Researchers study COVID-19 mortality among introverts and extroverts
Researchers study COVID-19 mortality among introverts and extroverts

Researchers study COVID-19 mortality among introverts and extroverts

In a recent study posted to medRxiv* preprint server, researchers investigated the link between introversion and risk of mortality during coronavirus disease 2019 (COVID-19) pandemic.

Examination: In the midst of a pandemic, introverts can have a mortality benefit. Image credit: Vitalii Vodolazskyi / Shutterstock

Studies have shown that extroverted populations have lower mortality rates compared to extroverted individuals under normal situations. However, within the framework of the COVID-19 pandemic, where social contact must be kept to a minimum, introverts may have an advantage.

About the study

In this study, researchers predicted that introverts were more likely to limit social interactions and activities in light of the pandemic compared to extroverts.

The team obtained data from a study called Midlife in the United States (MIDUS), which collected information related to non-institutionalized adults between the ages of 25 and 74 living in the United States. The study cohort included an oversampling of older individuals, men, a pair of twins, and a sample of siblings. The team confirmed participants’ vital status by searching through the National Death Index, longitudinal sample maintenance, and survey field work.
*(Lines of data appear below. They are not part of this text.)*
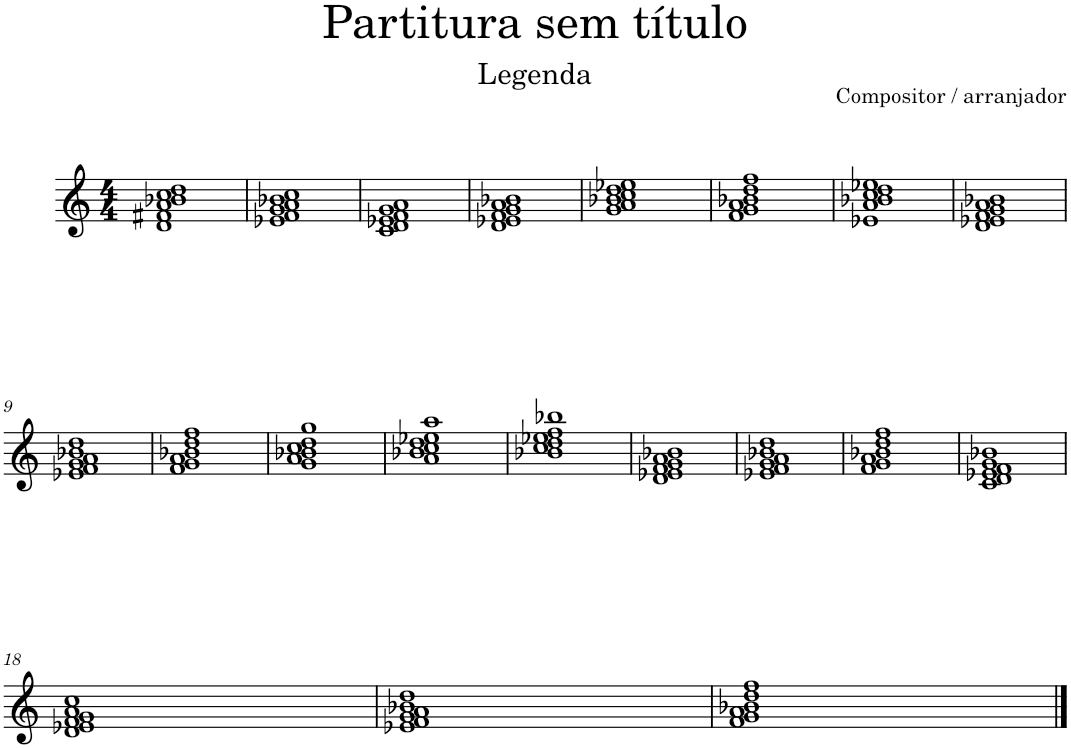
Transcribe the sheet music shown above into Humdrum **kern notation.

**kern
*part1
*staff1
*I"Violino 1
*I'Vno. 1
*clefG2
*k[]
*M4/4
=1
1d 1f#X 1a 1b-X 1cc 1dd
=2
1e-X 1f 1g 1a 1b-X 1cc
=3
1c 1d 1e-X 1f 1g 1a
=4
1d 1e-X 1f 1g 1a 1b-X
=5
1g 1a 1b-X 1cc 1dd 1ee-X
=6
1f 1g 1a 1b-X 1dd 1ff
=7
1e-X 1a 1b-X 1cc 1dd 1ee-X
=8
1d 1e-X 1f 1g 1a 1b-X
!!LO:LB:g=z
=9
1e-X 1f 1g 1a 1b-X 1dd
=10
1f 1g 1a 1b-X 1dd 1ff
=11
1g 1a 1b-X 1cc 1dd 1gg
=12
1a 1b-X 1cc 1dd 1ee-X 1aa
=13
1b-X 1cc 1dd 1ee-X 1ff 1bb-X
=14
1d 1e-X 1f 1g 1a 1b-X
=15
1e-X 1f 1g 1a 1b-X 1dd
=16
1f 1g 1a 1b-X 1dd 1ff
=17
1c 1d 1e-X 1f 1g 1b-X
!!LO:LB:g=z
=18
1d 1e-X 1f 1g 1a 1cc
=19
1e-X 1f 1g 1a 1b-X 1dd
=20
1f 1g 1a 1b-X 1dd 1ff
==
*-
Participants’ personalities were estimated by wave 1 using questionnaires related to the five major personality taxonomy. The evaluation of each personality was based on the extent to which the participant responded to a set of four to seven descriptions using answers categorized into: (1) not at all, (2) a little, (3) some, and ( 4) a lot.

The team predicted extroversion as the mean of the five descriptors, including extroverted, lively, kind, talkative, and active. Furthermore, conscientiousness was evaluated with descriptors, including organized, hardworking, responsible, and careless. Neuroticism was evaluated using four descriptors such as moody, nervous, worrying, and calm. Furthermore, comfort was rated with five points described as helpful, caring, warm, sympathetic, and kind-hearted. Openness was described using elements such as creative, intelligent, imaginative, curious, sophisticated, broad-minded and adventurous.

The researchers also obtained self-rated health status from the participants, which was based on a five-point ordinary scale. Individuals’ physical limitations were also assessed based on the self-rated performance of eight tasks: (1) lifting or transporting groceries; (2) bending and kneeling, (3) walking over a kilometer, (4) walking several blocks, (5) walking a block, (6) vigorous activities such as running or lifting heavy objects, (7) climbing several flights, and (8) moderate activities such as bowling or vacuuming.


The results of the survey showed that the average extroversion score was 3.2, while 40% of the participants scored 2.4 or less, 23% scored more than 3.6, and 12% scored the highest value of four. The average extroversion score was the highest for comfort with 3.5 and conscientiousness with 3.4, while neuroticism scored the lowest value at 2.2.

Before the pandemic, extroversion was correlated with lower mortality; during the pandemic, however, extroverted individuals showed higher pandemic-related excess mortality than introverted individuals. After adjusting for personality traits of conscientiousness, the variation in the effect of extroversion before and during the COVID-19 pandemic was somewhat significant. As the team also adjusted for the characteristics neuroticism, comfort, and openness, the effect of extroversion on mortality before the pandemic was more significant, while the effect during the pandemic was slightly weaker. Overall, the correlation between extroversion and pandemic-related excess mortality remained stable after adjusting for personality traits.

Compared to participants who scored an average level of extroversion, pre-pandemic mortality was 10% lower and 12% higher for participants who were extremely extroverted and extremely introverted, respectively. However, the team observed that the extroverts had higher mortality rates than the introverts throughout the pandemic.

The survival rate for individuals aged between 25 and 85 years fell from 57% before to 48% during the pandemic for extroverted individuals. On the other hand, the survival rate increased from 49% before to 64% during the pandemic for introverts. Thus, the survival rate for extroverted people during the pandemic was the same as for the introverts before the pandemic, while the survival rates for introverts during the pandemic were higher than for the extroverted ones before the pandemic.

Overall, the results of the study showed that the mortality benefit shown by the extroverts under normal situations was non-existent at the beginning of the COVID-19 pandemic. In addition, introverts showed a significant mortality advantage over extroverts during the pandemic.

*Important message

medRxiv publishes preliminary scientific reports that are not peer-reviewed and therefore should not be considered as crucial, guide clinical practice / health-related behavior or be treated as established information.